Simple Parameterization with Optimize for Ad hoc disabled:

This is a straight forward out of the box example.  These two plans use 106496 bytes in the plan cache.  For a query to reuse these query plans the exact text of the query must be run again, otherwise a new plan will be created.

Forced Parameterization with Optimize for Ad hoc disabled:

In this case forced parameterization puts two plans for each query in the plan cache, the parameterized plan and the shell plan that points to the parameterized plan for a total of 188416 bytes.

Simple Parameterization with Optimize for Ad hoc enabled (1st run):

Only 672 bytes.  This is fantastic. If you never run the queries again then you’ve saved a lot of space in the plan cache.
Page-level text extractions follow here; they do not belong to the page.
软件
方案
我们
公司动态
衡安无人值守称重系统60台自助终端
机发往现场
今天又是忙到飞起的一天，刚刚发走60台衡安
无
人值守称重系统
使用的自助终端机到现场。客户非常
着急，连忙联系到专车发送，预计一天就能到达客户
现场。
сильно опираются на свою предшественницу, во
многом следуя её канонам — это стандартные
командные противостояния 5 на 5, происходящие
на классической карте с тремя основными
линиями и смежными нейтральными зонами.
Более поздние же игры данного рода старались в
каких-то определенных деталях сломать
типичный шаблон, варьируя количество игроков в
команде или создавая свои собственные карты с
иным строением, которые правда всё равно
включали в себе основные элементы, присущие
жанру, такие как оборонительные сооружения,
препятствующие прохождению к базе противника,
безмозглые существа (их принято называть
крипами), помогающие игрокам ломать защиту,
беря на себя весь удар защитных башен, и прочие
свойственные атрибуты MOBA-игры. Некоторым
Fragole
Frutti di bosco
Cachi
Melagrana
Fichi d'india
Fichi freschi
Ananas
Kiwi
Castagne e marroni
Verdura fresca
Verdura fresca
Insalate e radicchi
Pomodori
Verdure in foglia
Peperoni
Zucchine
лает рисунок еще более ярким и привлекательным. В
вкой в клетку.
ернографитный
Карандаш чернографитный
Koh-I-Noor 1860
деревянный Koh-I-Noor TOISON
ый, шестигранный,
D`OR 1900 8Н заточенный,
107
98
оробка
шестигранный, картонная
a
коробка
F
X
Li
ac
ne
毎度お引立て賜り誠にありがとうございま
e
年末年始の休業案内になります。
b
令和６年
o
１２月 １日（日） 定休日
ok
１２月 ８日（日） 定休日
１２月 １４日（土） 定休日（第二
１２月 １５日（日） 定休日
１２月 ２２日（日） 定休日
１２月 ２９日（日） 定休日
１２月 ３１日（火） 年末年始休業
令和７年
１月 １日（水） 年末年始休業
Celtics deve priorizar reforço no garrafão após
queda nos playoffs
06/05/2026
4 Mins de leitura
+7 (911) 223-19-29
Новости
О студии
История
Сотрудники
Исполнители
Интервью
Simple Parameterization with Optimize for Ad hoc enabled (2nd run):

106496 bytes.  Exactly the same as the first example.  So if you need to run the query again then you have to burn a little bit of CPU to compile the plan and now it is cached in case you need it a third time or more.

Forced Parameterization with Optimize for Ad hoc enabled (1st run):

139728 bytes.  This is expensive for a plan that may never be used again.  Especially compared to the 672 bytes from example 1.
Forced Parameterization with Optimize for Ad hoc enabled (2nd run):

188416 bytes.  This uses the most memory of all and if you never use these plans again you have just wasted this space in your plan cache.  The gamble, of course, is that you may have a lot of different shell plans but that these will all point to a core group of parameterized plans and ultimately save memory and compile time.

This example highlights the importance of understanding what it going on under the hood. If you have mostly single use plans and turn on Optimize for Ad hoc Workloads you could save yourself a lot of plan cache memory.  If you think turning on Forced Parameterization on top of that may help save plan cache you could be shooting yourself in the foot and not even realize it.

On the other hand if your database is characterized by mostly multi-use plans then having Forced Parameterization turned on may help you.  If you turn on optimize for Ad-Hoc workloads also then you are likely to burn more CPU because you have to recompile plans on the second time they are run.

The problem is that the query plan cache is very unlikely to be characterized by single use plans only or by multi use plans only.   This is why it is important to understand your data and how you access your data. Often we hear or read about a feature in SQL Server that helped another DBA and are too quick to enable that feature for ourselves without understanding what it really does. This is an example of why it is bad to do that.

UPDATE 6/27/2013:
Based on some of what I’ve been reading online and communication with fellow SQL Server guys I thought it important to come back here and state that this is an edge case situation. I think this may have been misconstrued as a recommendation to not have both Optimize for Ad hoc Workloads and Forced Parameterization on at the same time. That is not my recommendation. My recommendation is that if you do happen to have both on check to make sure you aren’t encountering the characteristics described in this blog post.